_Directions_
Could you print every entry below exactly as given?

_Task input_
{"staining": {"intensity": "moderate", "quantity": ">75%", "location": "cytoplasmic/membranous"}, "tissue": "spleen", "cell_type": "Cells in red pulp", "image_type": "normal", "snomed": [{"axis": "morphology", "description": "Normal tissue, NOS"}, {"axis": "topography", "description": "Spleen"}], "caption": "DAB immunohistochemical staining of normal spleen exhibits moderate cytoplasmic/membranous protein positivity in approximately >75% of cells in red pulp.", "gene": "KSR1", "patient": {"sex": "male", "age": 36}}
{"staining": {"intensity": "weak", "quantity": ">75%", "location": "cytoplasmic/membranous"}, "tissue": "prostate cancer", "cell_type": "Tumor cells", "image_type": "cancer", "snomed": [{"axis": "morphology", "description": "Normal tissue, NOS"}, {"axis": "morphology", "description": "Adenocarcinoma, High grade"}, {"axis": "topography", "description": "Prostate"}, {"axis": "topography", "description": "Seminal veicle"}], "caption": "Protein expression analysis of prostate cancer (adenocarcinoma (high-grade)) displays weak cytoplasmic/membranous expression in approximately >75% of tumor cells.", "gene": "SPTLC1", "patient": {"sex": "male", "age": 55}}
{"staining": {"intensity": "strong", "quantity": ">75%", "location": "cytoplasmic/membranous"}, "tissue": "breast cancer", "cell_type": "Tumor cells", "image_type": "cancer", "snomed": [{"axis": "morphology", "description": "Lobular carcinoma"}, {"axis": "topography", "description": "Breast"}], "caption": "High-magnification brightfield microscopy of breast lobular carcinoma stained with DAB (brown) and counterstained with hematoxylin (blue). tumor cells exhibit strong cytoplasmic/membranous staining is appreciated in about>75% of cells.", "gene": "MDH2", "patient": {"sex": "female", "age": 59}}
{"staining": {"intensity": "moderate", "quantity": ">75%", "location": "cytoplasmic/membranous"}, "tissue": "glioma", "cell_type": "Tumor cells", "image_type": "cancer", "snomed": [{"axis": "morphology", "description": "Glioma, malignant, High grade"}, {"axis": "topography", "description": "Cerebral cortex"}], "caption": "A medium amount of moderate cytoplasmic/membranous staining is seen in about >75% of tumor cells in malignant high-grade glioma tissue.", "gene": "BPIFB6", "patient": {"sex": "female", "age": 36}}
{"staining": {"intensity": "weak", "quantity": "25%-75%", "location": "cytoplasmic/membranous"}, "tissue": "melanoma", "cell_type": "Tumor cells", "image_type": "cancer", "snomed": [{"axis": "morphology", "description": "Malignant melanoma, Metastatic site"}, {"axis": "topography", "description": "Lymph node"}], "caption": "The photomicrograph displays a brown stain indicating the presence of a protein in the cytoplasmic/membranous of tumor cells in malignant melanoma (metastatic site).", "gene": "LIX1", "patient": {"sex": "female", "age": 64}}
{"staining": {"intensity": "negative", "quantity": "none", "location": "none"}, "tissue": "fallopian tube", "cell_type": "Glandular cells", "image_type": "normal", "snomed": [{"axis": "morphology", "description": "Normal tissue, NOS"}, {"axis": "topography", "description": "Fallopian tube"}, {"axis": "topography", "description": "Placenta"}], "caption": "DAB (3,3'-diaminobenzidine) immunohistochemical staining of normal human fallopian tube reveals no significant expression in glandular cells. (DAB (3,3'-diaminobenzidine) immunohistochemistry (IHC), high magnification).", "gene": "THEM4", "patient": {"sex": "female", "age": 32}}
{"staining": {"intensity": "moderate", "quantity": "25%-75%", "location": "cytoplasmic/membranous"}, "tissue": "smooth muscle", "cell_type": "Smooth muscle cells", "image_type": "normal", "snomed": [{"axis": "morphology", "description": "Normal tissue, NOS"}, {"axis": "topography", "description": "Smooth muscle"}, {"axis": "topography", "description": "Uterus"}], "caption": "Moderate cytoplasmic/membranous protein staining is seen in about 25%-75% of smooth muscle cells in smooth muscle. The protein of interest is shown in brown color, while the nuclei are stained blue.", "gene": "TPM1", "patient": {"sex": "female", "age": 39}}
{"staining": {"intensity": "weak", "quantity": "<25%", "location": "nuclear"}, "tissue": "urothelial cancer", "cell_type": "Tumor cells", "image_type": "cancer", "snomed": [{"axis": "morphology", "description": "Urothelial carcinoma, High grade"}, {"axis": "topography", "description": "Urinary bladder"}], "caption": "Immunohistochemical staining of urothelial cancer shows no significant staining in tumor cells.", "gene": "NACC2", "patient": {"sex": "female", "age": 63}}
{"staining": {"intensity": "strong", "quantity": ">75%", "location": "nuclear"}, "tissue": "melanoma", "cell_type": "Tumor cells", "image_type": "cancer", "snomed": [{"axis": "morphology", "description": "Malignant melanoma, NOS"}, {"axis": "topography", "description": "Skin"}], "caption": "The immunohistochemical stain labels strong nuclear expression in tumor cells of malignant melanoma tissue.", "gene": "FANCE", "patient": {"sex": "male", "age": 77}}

_Expected output_
{"staining": {"intensity": "moderate", "quantity": ">75%", "location": "cytoplasmic/membranous"}, "tissue": "spleen", "cell_type": "Cells in red pulp", "image_type": "normal", "snomed": [{"axis": "morphology", "description": "Normal tissue, NOS"}, {"axis": "topography", "description": "Spleen"}], "caption": "DAB immunohistochemical staining of normal spleen exhibits moderate cytoplasmic/membranous protein positivity in approximately >75% of cells in red pulp.", "gene": "KSR1", "patient": {"sex": "male", "age": 36}}
{"staining": {"intensity": "weak", "quantity": ">75%", "location": "cytoplasmic/membranous"}, "tissue": "prostate cancer", "cell_type": "Tumor cells", "image_type": "cancer", "snomed": [{"axis": "morphology", "description": "Normal tissue, NOS"}, {"axis": "morphology", "description": "Adenocarcinoma, High grade"}, {"axis": "topography", "description": "Prostate"}, {"axis": "topography", "description": "Seminal veicle"}], "caption": "Protein expression analysis of prostate cancer (adenocarcinoma (high-grade)) displays weak cytoplasmic/membranous expression in approximately >75% of tumor cells.", "gene": "SPTLC1", "patient": {"sex": "male", "age": 55}}
{"staining": {"intensity": "strong", "quantity": ">75%", "location": "cytoplasmic/membranous"}, "tissue": "breast cancer", "cell_type": "Tumor cells", "image_type": "cancer", "snomed": [{"axis": "morphology", "description": "Lobular carcinoma"}, {"axis": "topography", "description": "Breast"}], "caption": "High-magnification brightfield microscopy of breast lobular carcinoma stained with DAB (brown) and counterstained with hematoxylin (blue). tumor cells exhibit strong cytoplasmic/membranous staining is appreciated in about>75% of cells.", "gene": "MDH2", "patient": {"sex": "female", "age": 59}}
{"staining": {"intensity": "moderate", "quantity": ">75%", "location": "cytoplasmic/membranous"}, "tissue": "glioma", "cell_type": "Tumor cells", "image_type": "cancer", "snomed": [{"axis": "morphology", "description": "Glioma, malignant, High grade"}, {"axis": "topography", "description": "Cerebral cortex"}], "caption": "A medium amount of moderate cytoplasmic/membranous staining is seen in about >75% of tumor cells in malignant high-grade glioma tissue.", "gene": "BPIFB6", "patient": {"sex": "female", "age": 36}}
{"staining": {"intensity": "weak", "quantity": "25%-75%", "location": "cytoplasmic/membranous"}, "tissue": "melanoma", "cell_type": "Tumor cells", "image_type": "cancer", "snomed": [{"axis": "morphology", "description": "Malignant melanoma, Metastatic site"}, {"axis": "topography", "description": "Lymph node"}], "caption": "The photomicrograph displays a brown stain indicating the presence of a protein in the cytoplasmic/membranous of tumor cells in malignant melanoma (metastatic site).", "gene": "LIX1", "patient": {"sex": "female", "age": 64}}
{"staining": {"intensity": "negative", "quantity": "none", "location": "none"}, "tissue": "fallopian tube", "cell_type": "Glandular cells", "image_type": "normal", "snomed": [{"axis": "morphology", "description": "Normal tissue, NOS"}, {"axis": "topography", "description": "Fallopian tube"}, {"axis": "topography", "description": "Placenta"}], "caption": "DAB (3,3'-diaminobenzidine) immunohistochemical staining of normal human fallopian tube reveals no significant expression in glandular cells. (DAB (3,3'-diaminobenzidine) immunohistochemistry (IHC), high magnification).", "gene": "THEM4", "patient": {"sex": "female", "age": 32}}
{"staining": {"intensity": "moderate", "quantity": "25%-75%", "location": "cytoplasmic/membranous"}, "tissue": "smooth muscle", "cell_type": "Smooth muscle cells", "image_type": "normal", "snomed": [{"axis": "morphology", "description": "Normal tissue, NOS"}, {"axis": "topography", "description": "Smooth muscle"}, {"axis": "topography", "description": "Uterus"}], "caption": "Moderate cytoplasmic/membranous protein staining is seen in about 25%-75% of smooth muscle cells in smooth muscle. The protein of interest is shown in brown color, while the nuclei are stained blue.", "gene": "TPM1", "patient": {"sex": "female", "age": 39}}
{"staining": {"intensity": "weak", "quantity": "<25%", "location": "nuclear"}, "tissue": "urothelial cancer", "cell_type": "Tumor cells", "image_type": "cancer", "snomed": [{"axis": "morphology", "description": "Urothelial carcinoma, High grade"}, {"axis": "topography", "description": "Urinary bladder"}], "caption": "Immunohistochemical staining of urothelial cancer shows no significant staining in tumor cells.", "gene": "NACC2", "patient": {"sex": "female", "age": 63}}
{"staining": {"intensity": "strong", "quantity": ">75%", "location": "nuclear"}, "tissue": "melanoma", "cell_type": "Tumor cells", "image_type": "cancer", "snomed": [{"axis": "morphology", "description": "Malignant melanoma, NOS"}, {"axis": "topography", "description": "Skin"}], "caption": "The immunohistochemical stain labels strong nuclear expression in tumor cells of malignant melanoma tissue.", "gene": "FANCE", "patient": {"sex": "male", "age": 77}}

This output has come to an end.